Легко понять, что такая эротика, которой необходимо принуждение, приводит к садизму, к потребности причинить боль. Отсюда один шаг до маниакальной тяги к убийству. Террорист сначала ощущает ужас перед тем, что делает. Потом — наслаждение. Чен, как и многие другие, одержим кровопролитием. «Почти эротическое влечение к смерти», — пишет Гаетан Пикон, ему вторит Марсель Тьебо — «роман, источающий кровь». Память об убийстве для какого-нибудь Чена — это не столько угрызения; сколько влечение. Как тигр-людоед, террорист, убивший единожды, видит перед собой поднятый барьер, он испытывает потребность убивать снова и снова. Или рисковать собственной жизнью. Вызов, бросаемый смерти, — форма эротики, реализация всемогущества.
Этот садизм воздействует также и на читателя, которого роман держит в напряжении нарастающего ужаса. Конец «Удела человеческого», когда арестованные ждут пыток и сожжения заживо в топке паровоза, почти невыносим.

_Цель задания_
Напечатайте приведенный выше фрагмент о садизме в романе «Удел человеческий» целиком и без изменений.

_Данные строки_

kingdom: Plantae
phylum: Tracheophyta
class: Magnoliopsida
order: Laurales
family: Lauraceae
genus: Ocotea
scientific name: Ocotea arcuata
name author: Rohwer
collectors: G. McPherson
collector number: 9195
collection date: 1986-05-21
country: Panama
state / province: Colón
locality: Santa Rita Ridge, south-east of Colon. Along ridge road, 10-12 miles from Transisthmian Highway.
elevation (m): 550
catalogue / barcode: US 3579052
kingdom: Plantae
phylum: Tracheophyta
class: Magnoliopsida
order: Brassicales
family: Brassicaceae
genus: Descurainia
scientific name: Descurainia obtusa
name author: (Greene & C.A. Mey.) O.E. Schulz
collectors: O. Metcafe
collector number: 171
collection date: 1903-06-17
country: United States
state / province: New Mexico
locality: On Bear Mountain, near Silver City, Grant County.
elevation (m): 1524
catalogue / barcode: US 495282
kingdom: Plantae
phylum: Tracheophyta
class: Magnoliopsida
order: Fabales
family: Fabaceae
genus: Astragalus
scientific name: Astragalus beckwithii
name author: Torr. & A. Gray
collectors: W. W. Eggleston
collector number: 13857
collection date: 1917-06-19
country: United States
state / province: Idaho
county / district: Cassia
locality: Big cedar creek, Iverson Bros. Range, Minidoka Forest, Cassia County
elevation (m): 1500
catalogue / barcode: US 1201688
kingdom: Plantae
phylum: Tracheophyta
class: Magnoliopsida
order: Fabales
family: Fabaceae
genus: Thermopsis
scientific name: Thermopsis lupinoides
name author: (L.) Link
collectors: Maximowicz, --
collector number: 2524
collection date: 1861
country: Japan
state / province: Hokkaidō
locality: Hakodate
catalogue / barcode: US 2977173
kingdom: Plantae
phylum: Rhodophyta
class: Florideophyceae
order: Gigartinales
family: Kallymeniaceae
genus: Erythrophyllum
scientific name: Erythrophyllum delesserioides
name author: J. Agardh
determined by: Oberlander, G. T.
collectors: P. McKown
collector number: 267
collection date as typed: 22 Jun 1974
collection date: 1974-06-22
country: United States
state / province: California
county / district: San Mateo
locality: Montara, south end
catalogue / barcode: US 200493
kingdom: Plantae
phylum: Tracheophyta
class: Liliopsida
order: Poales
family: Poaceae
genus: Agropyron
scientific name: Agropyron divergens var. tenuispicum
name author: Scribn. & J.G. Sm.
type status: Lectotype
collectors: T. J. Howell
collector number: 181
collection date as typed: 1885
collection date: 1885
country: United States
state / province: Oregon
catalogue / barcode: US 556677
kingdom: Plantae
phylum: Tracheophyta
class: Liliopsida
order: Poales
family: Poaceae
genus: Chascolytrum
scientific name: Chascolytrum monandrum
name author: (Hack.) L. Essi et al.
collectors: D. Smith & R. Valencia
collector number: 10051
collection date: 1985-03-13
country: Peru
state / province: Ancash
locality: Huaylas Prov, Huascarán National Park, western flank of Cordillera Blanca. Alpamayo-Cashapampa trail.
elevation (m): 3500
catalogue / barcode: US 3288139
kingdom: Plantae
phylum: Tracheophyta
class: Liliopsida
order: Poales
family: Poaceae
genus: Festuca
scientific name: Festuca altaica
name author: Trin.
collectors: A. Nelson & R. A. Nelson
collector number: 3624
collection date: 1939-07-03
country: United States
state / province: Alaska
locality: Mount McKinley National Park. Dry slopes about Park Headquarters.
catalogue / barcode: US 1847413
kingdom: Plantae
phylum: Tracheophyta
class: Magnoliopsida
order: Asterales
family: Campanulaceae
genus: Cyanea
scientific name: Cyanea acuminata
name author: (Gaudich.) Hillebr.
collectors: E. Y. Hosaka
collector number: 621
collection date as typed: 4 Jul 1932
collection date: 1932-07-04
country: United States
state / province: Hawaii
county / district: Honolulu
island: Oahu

_Решение задачи_
Легко понять, что такая эротика, которой необходимо принуждение, приводит к садизму, к потребности причинить боль. Отсюда один шаг до маниакальной тяги к убийству. Террорист сначала ощущает ужас перед тем, что делает. Потом — наслаждение. Чен, как и многие другие, одержим кровопролитием. «Почти эротическое влечение к смерти», — пишет Гаетан Пикон, ему вторит Марсель Тьебо — «роман, источающий кровь». Память об убийстве для какого-нибудь Чена — это не столько угрызения; сколько влечение. Как тигр-людоед, террорист, убивший единожды, видит перед собой поднятый барьер, он испытывает потребность убивать снова и снова. Или рисковать собственной жизнью. Вызов, бросаемый смерти, — форма эротики, реализация всемогущества.
Этот садизм воздействует также и на читателя, которого роман держит в напряжении нарастающего ужаса. Конец «Удела человеческого», когда арестованные ждут пыток и сожжения заживо в топке паровоза, почти невыносим.